In verità, la (vecchia) politica industriale non ha fatto solo disastri, come una certa vulgata lascia intendere: basti pensare ai quattro paesi europei che diedero vita al consorzio Eads, la holding di controllo di Airbus; e anche, a una scala inferiore, alla joint-venture italo-francese STMicroelectronics. Sia come sia, se chiamiamo questi «Campioni europei» di «Tipo I», per dire della loro nascita per volontà del ‘Principe’, che sa essere anche illuminato, chiameremo di «Tipo II» i Campioni nati alla maniera di Lactalis-Parmalat: vale a dire, M&A cross border, dicevamo, attuate sul mercato unico europeo e in ossequio ai principi della libera concorrenza.

La storia non finisce qui, perché già nel recente passato, in concomitanza con l’altra grande ondata di M&A (diciamo il 2005-2008, prima della gelata prodottasi in seguito al grande crac), un’altra caratteristica era osservabile a occhio nudo: l’assoluta prevalenza di operazioni di natura «orizzontale». Fuori dal gergo degli esperti, si tende a mettere insieme – al contrario di ciò che accadeva nell’epoca delle conglomerate – le pere con le pere e le mele con le mele.

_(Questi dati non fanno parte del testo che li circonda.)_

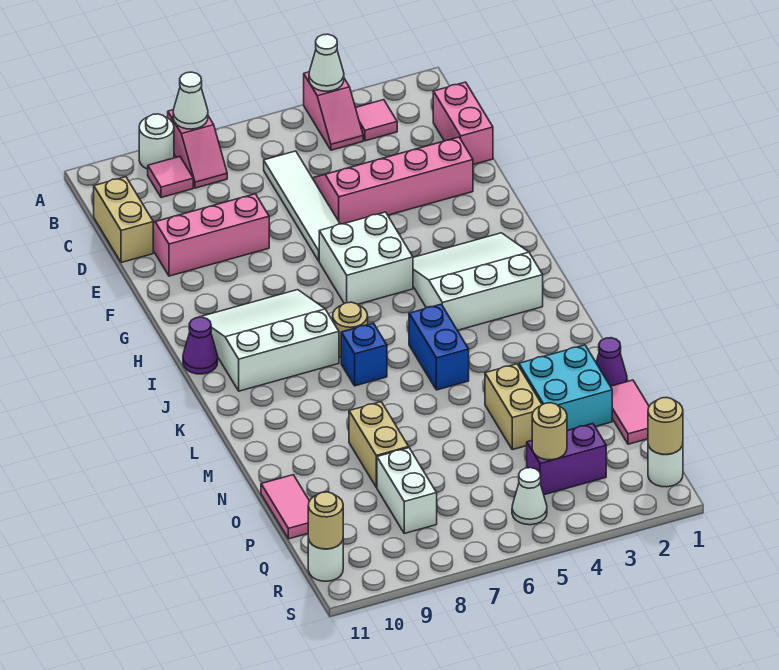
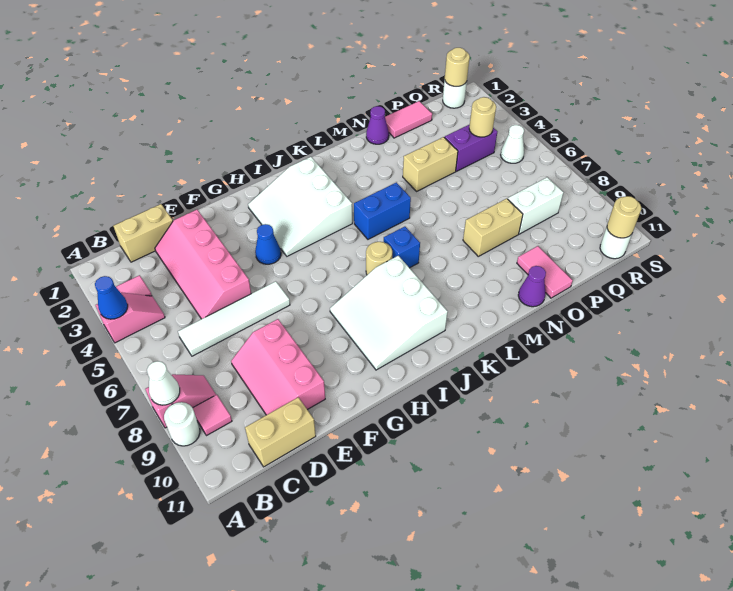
white cone A4 level 2 -> blue cone A4 level 2
pink brick C1:D1 level 1 -> tan brick C1:D1 level 1
none -> blue cone G4 level 1
white brick G5:H6 level 1 -> none
purple cone I11 level 1 -> purple cone N11 level 1
cyan brick N2:O3 level 1 -> none
pink tile O11:P11 level 1 -> pink tile O10:O11 level 1
purple brick Q3:Q4 level 1 -> purple brick P4:Q4 level 1

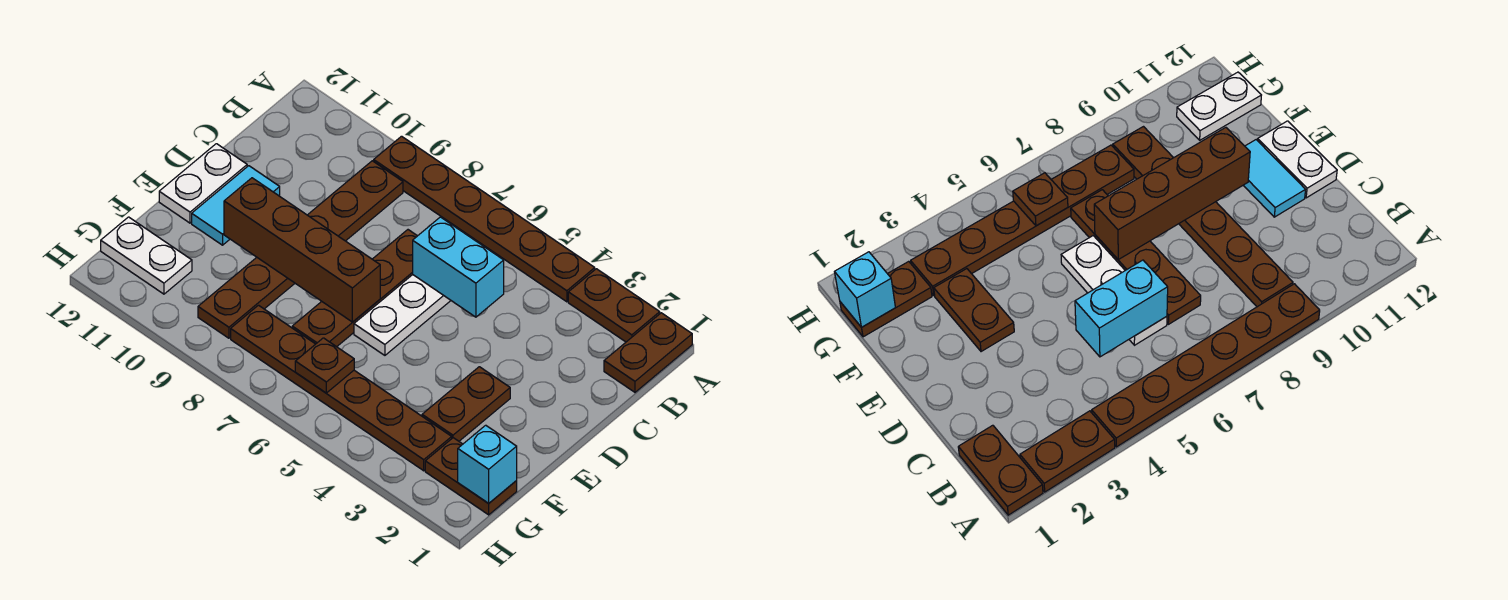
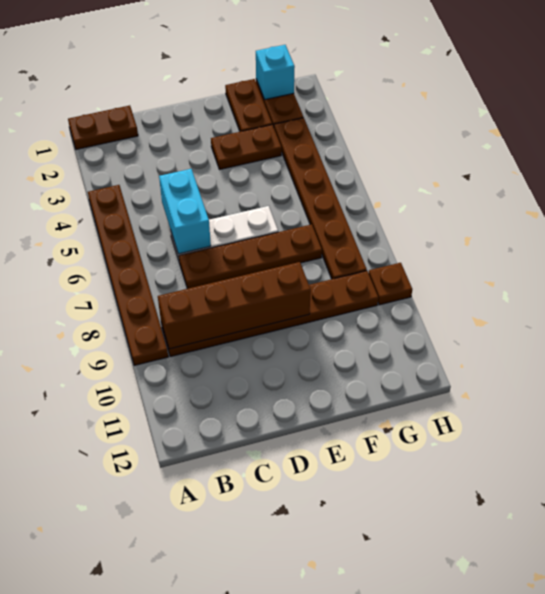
brown plate A2:A3 level 1 -> brown plate F1:F2 level 1
cyan tile D11:E11 level 1 -> none
white plate D12:E12 level 1 -> none
brown brick E7:E10 level 2 -> brown brick B9:E9 level 2
brown plate G6 level 2 -> brown plate H9 level 1
white plate G11:G12 level 1 -> none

Così facendo, si rafforza il core business dell’impresa ampliandone la gamma produttiva e rafforzando la differenziazione dei prodotti/servizi al fine di conquistare nuovi mercati.

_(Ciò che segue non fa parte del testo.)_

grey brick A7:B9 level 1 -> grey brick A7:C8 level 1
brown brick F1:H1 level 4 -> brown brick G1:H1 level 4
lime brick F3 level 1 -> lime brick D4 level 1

Questo fatto stilizzato, centrale nell’operazione dell’industria alimentare ora al nostro esame, lo ritroviamo anche nell’altra recente e clamorosa acquisizione di un brand molto prezioso (è proprio il caso di dirlo) del ‘Made in Italy’ (Bulgari) da parte di un colosso del lusso come LVMH. A ben vedere, si inquadrano lungo la stessa prospettiva – sol per rimanere agli ultimi tempi e per toccare settori industriali e dei servizi fra loro diversi – l’ennesima acquisizione realizzata da Diageo (questa volta la preda è la turca Mey Içki); la mega-acquisizione di T-Mobile Usa da parte di AT&T; l’operazione, transatlantica per definizione, fra Fiat e Chrysler; la stessa fusione, già comunicata all’autorità antitrust di Bruxelles, fra NYSE Euronext e Deutsche Börse. E l’elenco è molto più lungo.

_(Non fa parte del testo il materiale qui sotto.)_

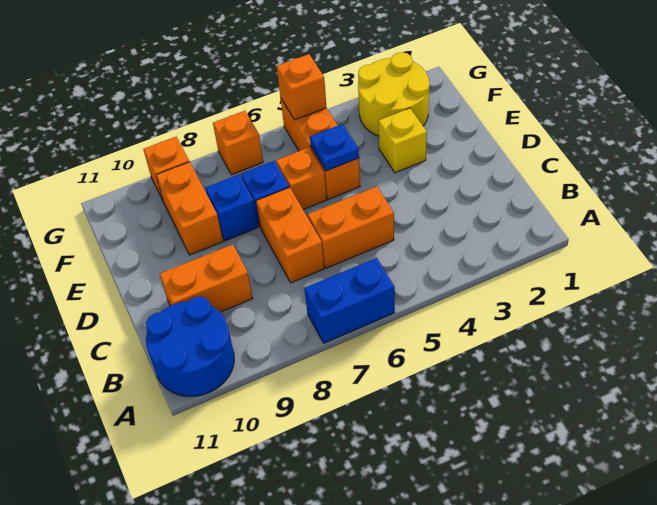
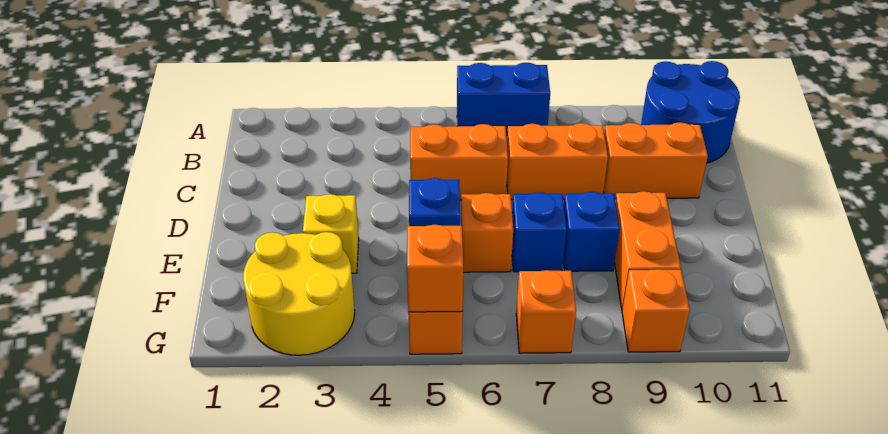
orange brick C7:D7 level 1 -> orange brick C7:C8 level 1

Oltre che con una classica fusione orizzontale (da cui discendono economie di scala e di scopo), in certi settori di beni di consumo il rafforzamento del core business può poi avvenire seguendo un’altra via. Che è sì – sempre per restare al gergo in uso – quella di operazioni «verticali», ma che devono essere mirate e non dispersive come, ad esempio, quelle volte a entrare direttamente nella distribuzione. Si pensi, al riguardo, alle strategie di successo poste in essere da due imprese leader della moda italiana come Luxottica (Oakley) e Tod’s (Saks).

La nascita e il rafforzamento di quelli che abbiamo definito «Campioni europei» di «Tipo II» sarà sempre più la cartina di tornasole della capacità di un sistema-Paese di promuovere lo sviluppo economico nell’età globale che stiamo vivendo. In questo senso, la sede del quartier generale del nostro «Campione europeo» – insomma, il cuore pulsante dell’impresa ove si concentrano le funzioni strategiche, che abbisognano di capitale umano di qualità – non è una decisione neutra, ininfluente per le sorti del nuovo giocatore.

Si può e si deve giocare la Champions League da Parma.